Page text:

* * *

But as the members of the Dante Club fight to keep a sacred literary cause alive, their plans fall apart when a series of murders erupts through Boston and Cambridge. Only this small group of scholars realizes that the gruesome killings are modeled on the descriptions of Hell’s punishments from Dante’s Inferno. With the lives of the Boston elite and Dante’s literary future in the New World at stake, the members of the Dante Club must find the killer before the authorities discover their secret.
Praise for The Dante Club
“Ingenious . . . [Matthew Pearl] keeps this mystery sparkling with erudition.”—Janet Maslin, The New York Times
“Not just a page-turner but a beguiling look at the U.S. in an era when elites shaped the course of learning and publishing. With this story of the Dante Club’s own descent into hell, Mr. Pearl’s book will delight the Dante novice and expert alike.”The Wall Street Journal
“[Pearl] ably meshes the . . . literary analysis with a suspenseful plot and in the process humanizes the historical figures. . . . A divine mystery.”People (Page-turner of the Week)

* * *

Stored records:

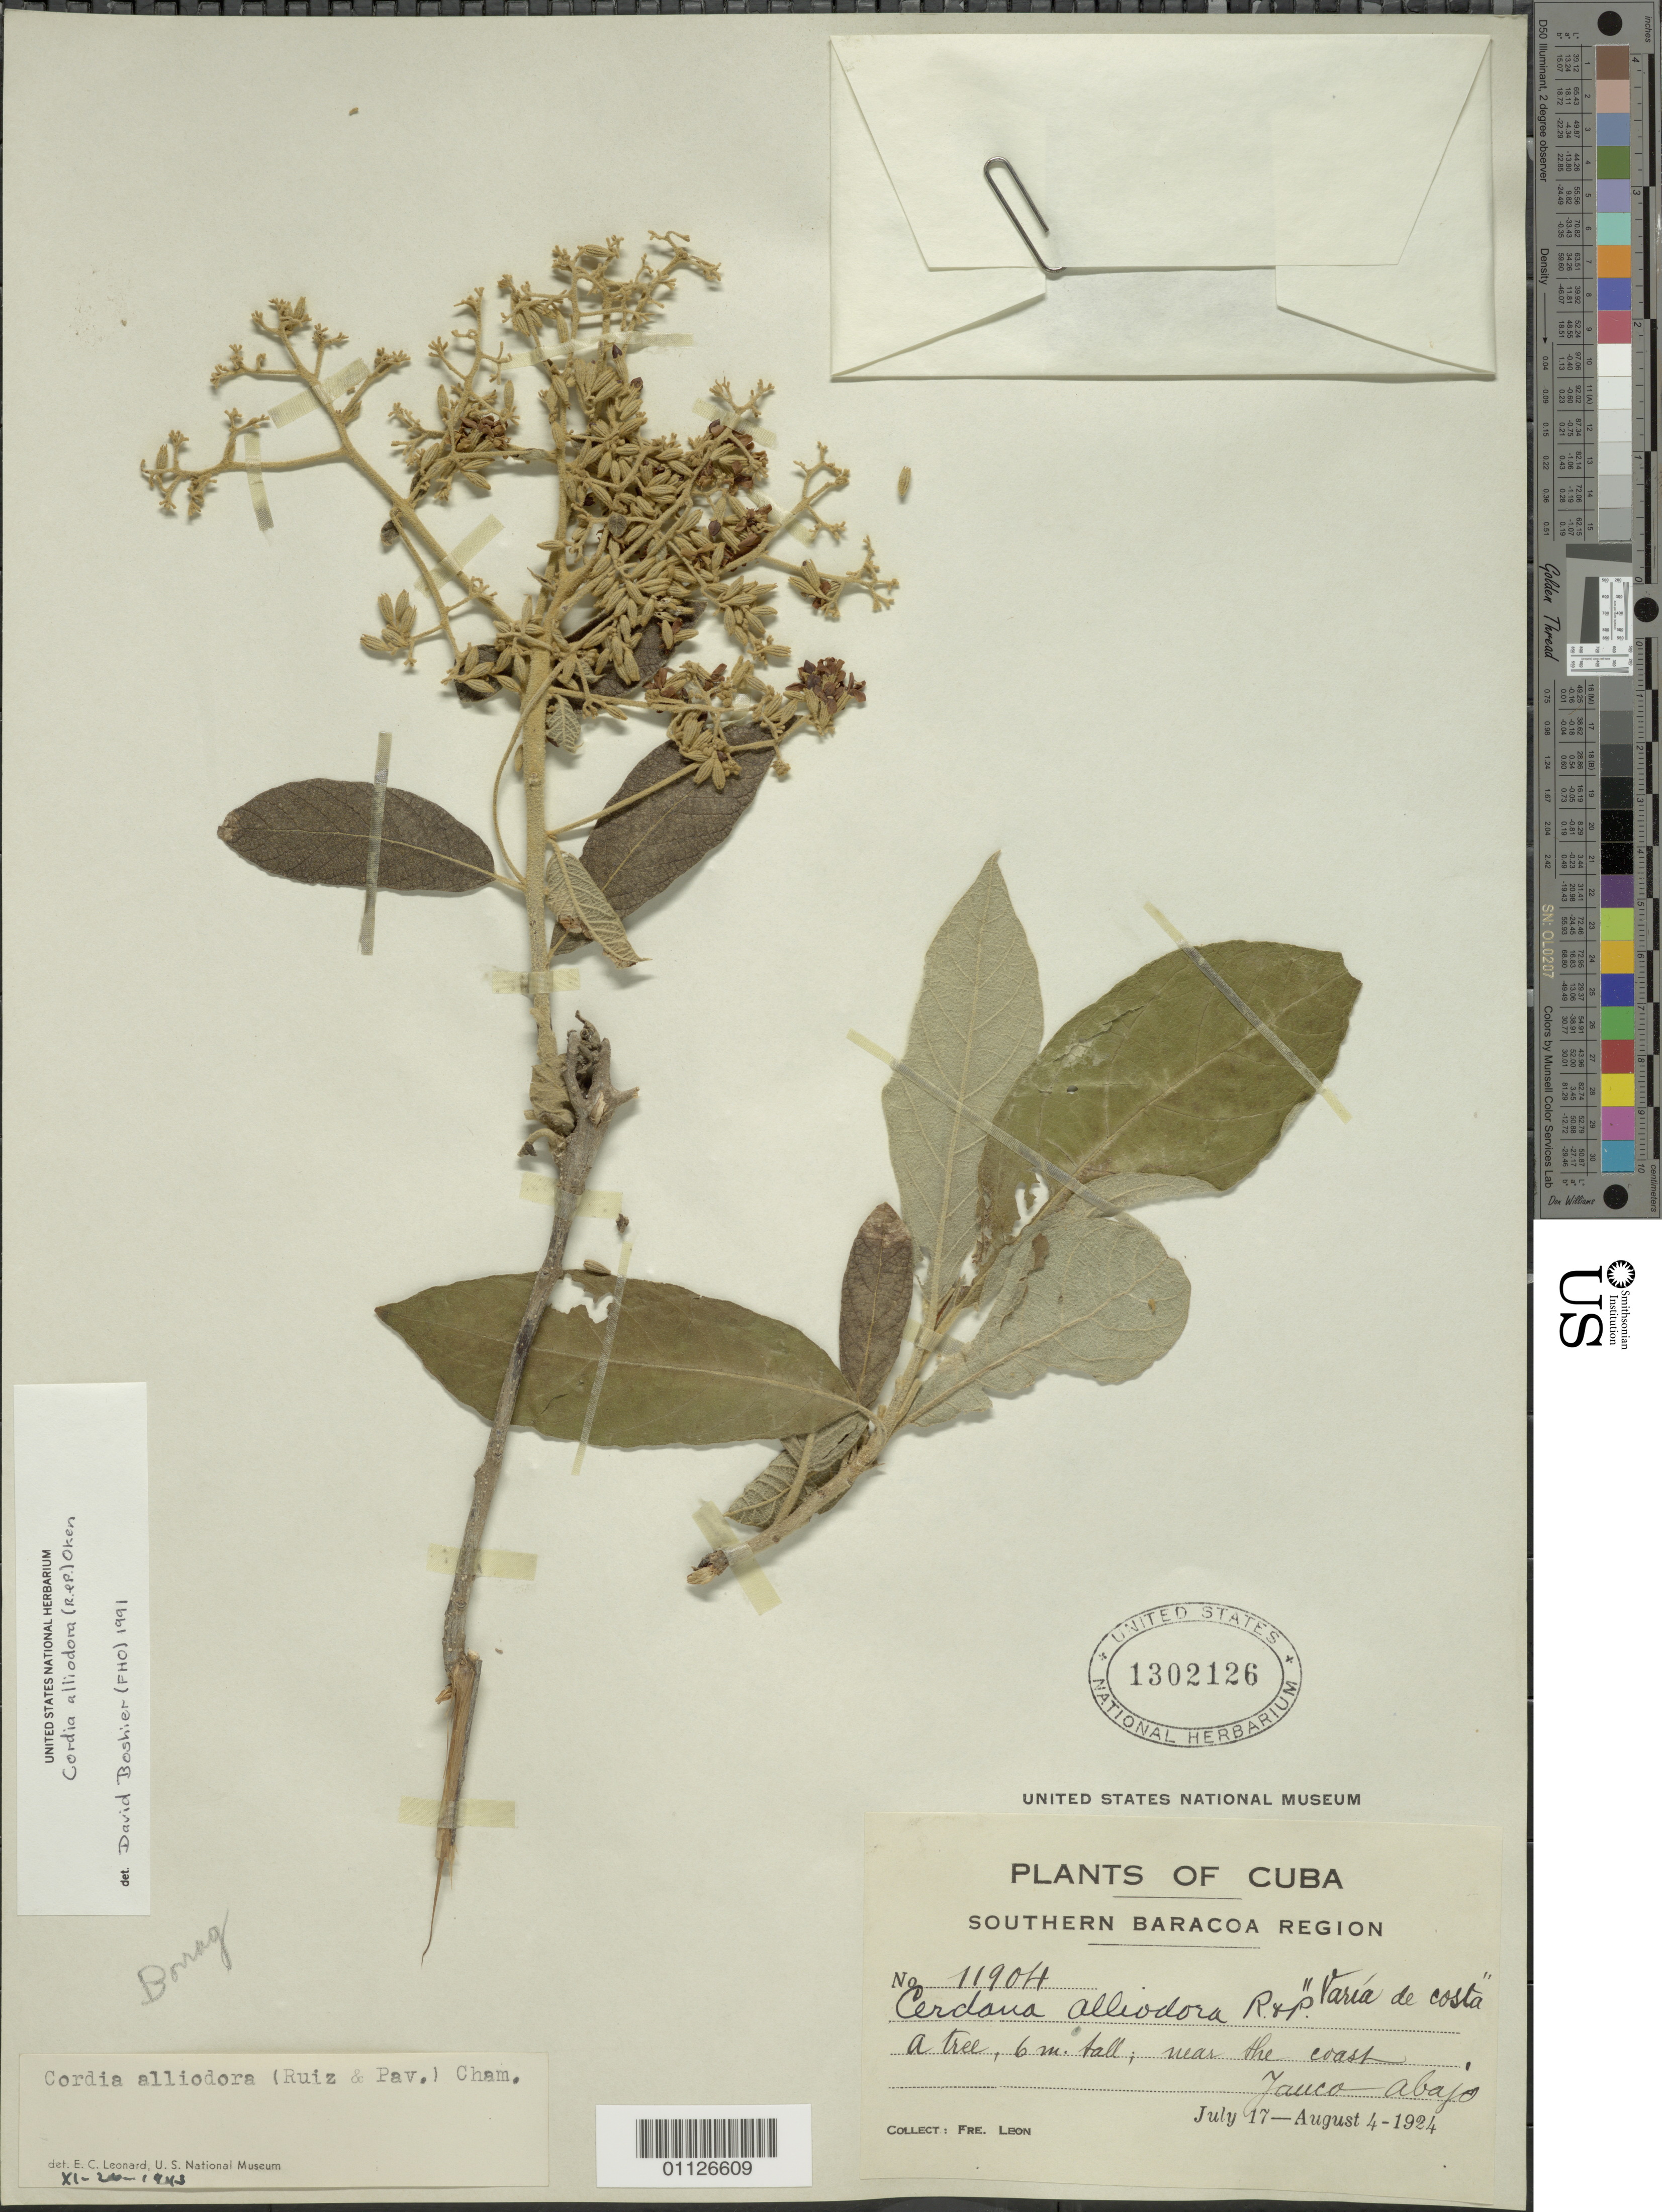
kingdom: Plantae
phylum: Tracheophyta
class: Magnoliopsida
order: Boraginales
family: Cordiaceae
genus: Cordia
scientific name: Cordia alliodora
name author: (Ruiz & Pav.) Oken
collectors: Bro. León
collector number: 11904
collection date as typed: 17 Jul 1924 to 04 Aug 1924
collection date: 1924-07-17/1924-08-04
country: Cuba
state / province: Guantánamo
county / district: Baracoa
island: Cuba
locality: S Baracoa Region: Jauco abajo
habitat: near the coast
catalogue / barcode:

* * *

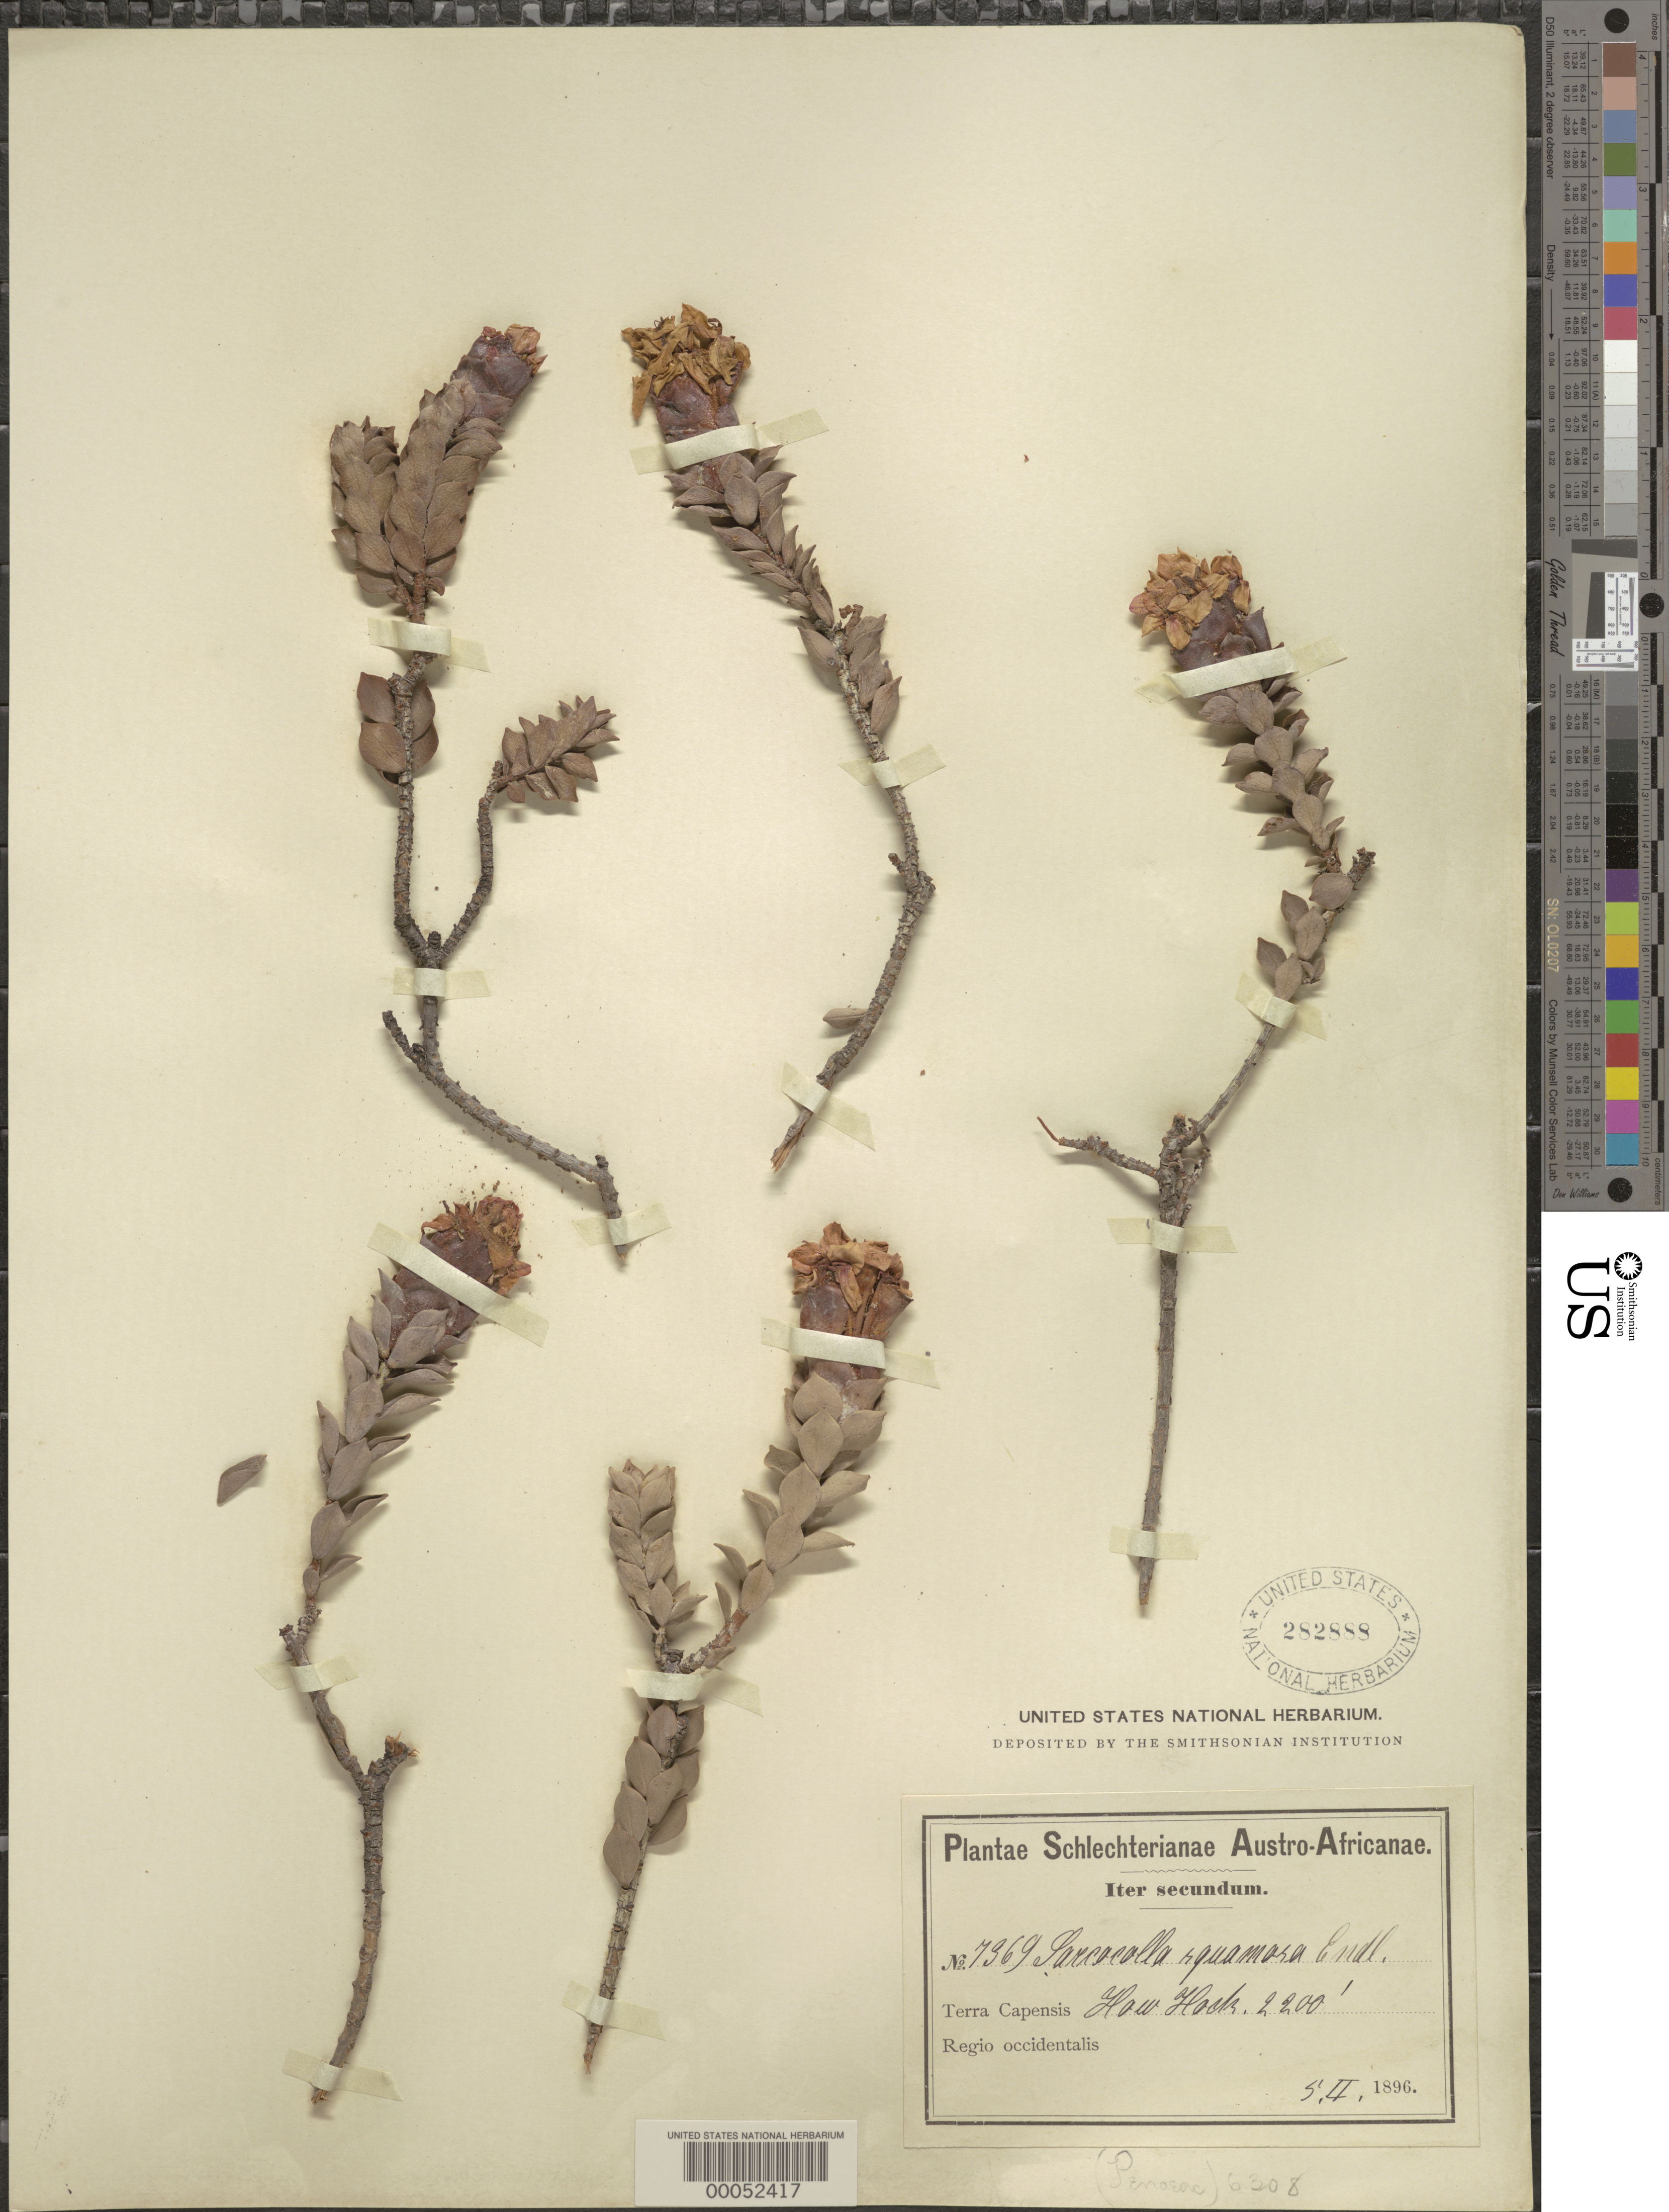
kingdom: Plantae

* * *

What you need to do:
1. Reproduce the passage of the Dante Club description starting at "Praise for The" and ending at "of the Week)".
2. According to the Dante Club description, what are the gruesome killings modeled on?
The lines in the two blocks come from a separate source.

Answers for this exercise:
1.
Praise for The Dante Club
“Ingenious . . . [Matthew Pearl] keeps this mystery sparkling with erudition.”—Janet Maslin, The New York Times
“Not just a page-turner but a beguiling look at the U.S. in an era when elites shaped the course of learning and publishing. With this story of the Dante Club’s own descent into hell, Mr. Pearl’s book will delight the Dante novice and expert alike.”The Wall Street Journal
“[Pearl] ably meshes the . . . literary analysis with a suspenseful plot and in the process humanizes the historical figures. . . . A divine mystery.”People (Page-turner of the Week)

2. The descriptions of Hell's punishments from Dante's Inferno.